On the cusp of the 21st century, California Mormons were standing on a political brink. A ball put in motion a few years earlier in Hawaii was about to come crashing down the slope, gathering dozens in its wake, and leaving behind a trail of broken lives, dreams and promises. General Authorities and BYU employees who’d been intimately involved in opposing same-sex unions in Hawaii stepped in to California’s same-sex marriage debate. But the world was not aware.

LDS Church leadership involvement in the ERA was not well-known until after the fact – donations and letters to legislators truly appeared to be grass-roots driven. At our house, we learned about priesthood leadership involvement a bit earlier than the media, mostly through activism with Mormons for the ERA. Similar involvement by the church in Hawaii’s SSM activities became public knowledge just as the campaign wrapped up, but we learned about it in our house via email distribution lists, phone calls and house meetings. In 1999-2000, church involvement in passing DOMA legislation in California was publicized a bit earlier, but not until after a string of very public suicides linking church leadership to anti-SSM politicking.

If the world were watching all along, would Church actions have been different?  If Church leadership influence and connections were publicly available, would lives have been saved?  If the media were watching, would a PR-savvy organization be more careful about its footprints?  If there were even a slight chance that fresh air and sunshine could make a difference, I needed to open some windows and shine some light. After all, Sunshine Laws are the bedrock of keeping governments in check – that’s what I learned as a journalist. And when you follow the money, you follow the influence.

In the summer of 2008, a First Presidency letter directing members to do all they could to support Prop 8 in California was leaked to the internet. Many of my internet and real-life friends joined with me in saying, “Oh no. We cannot do this again. We cannot live with the division and politicking from the pulpit again. I go to church to hear about Christ, not to have my pocketbook picked.” I’d already lost enough friends and seen enough stable gay couples raising children that the idea of “protecting families” by preventing same-sex couple from creating them, was absurd. This time would have to be different.
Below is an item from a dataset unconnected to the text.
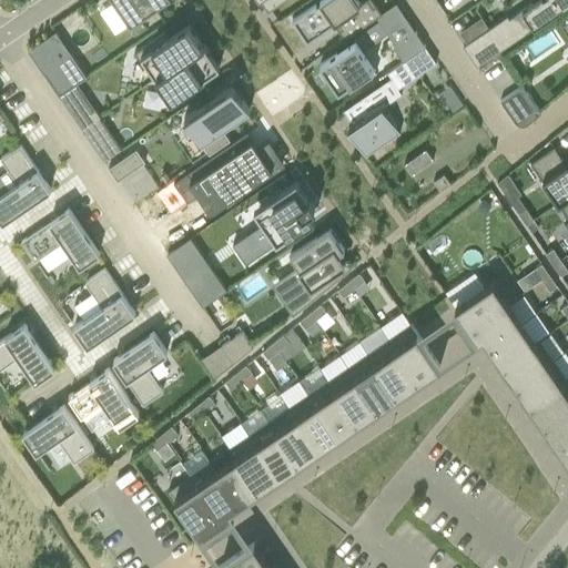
[(112,0),(130,24),(165,0),(112,0)]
And different it was:  The internet made communication across geographic boundaries immediate, and isolated members found strength to stand up for equality and justice despite being alone in their wards and stakes. In reality, 2008 was 1999-2000 on steroids. The rhetoric was more charged and divisive, the walls built up between Us and Them were higher, the money changing hands was phenomenal. And in the end, California ended up with a Constitutional amendment and the country ended up with a lawsuit which is finally on its last legs with a U.S. Supreme Court hearing in March.

But despite the craziness and the pain, in some ways Prop 8 was the best thing that’s ever happened to the LDS LGBT community and their allies. People are talking. Closet doors are opening. Church rhetoric is being softened and updated.

We have a long way to go still. But we’ve taken the first steps along the way. And we cannot get there without one another – we all have roles to play to make this world a better place. At some point during the 2008 election cycle, a friend pointed out to me that we were all, perhaps, looking at the issue of same-sex marriage wrong. It was not a question of whether or not people should get married, it was a question of how we choose to treat people who are Other. And I cannot stand by and watch my brothers and sisters be shoved into corners and relegated to less-than status.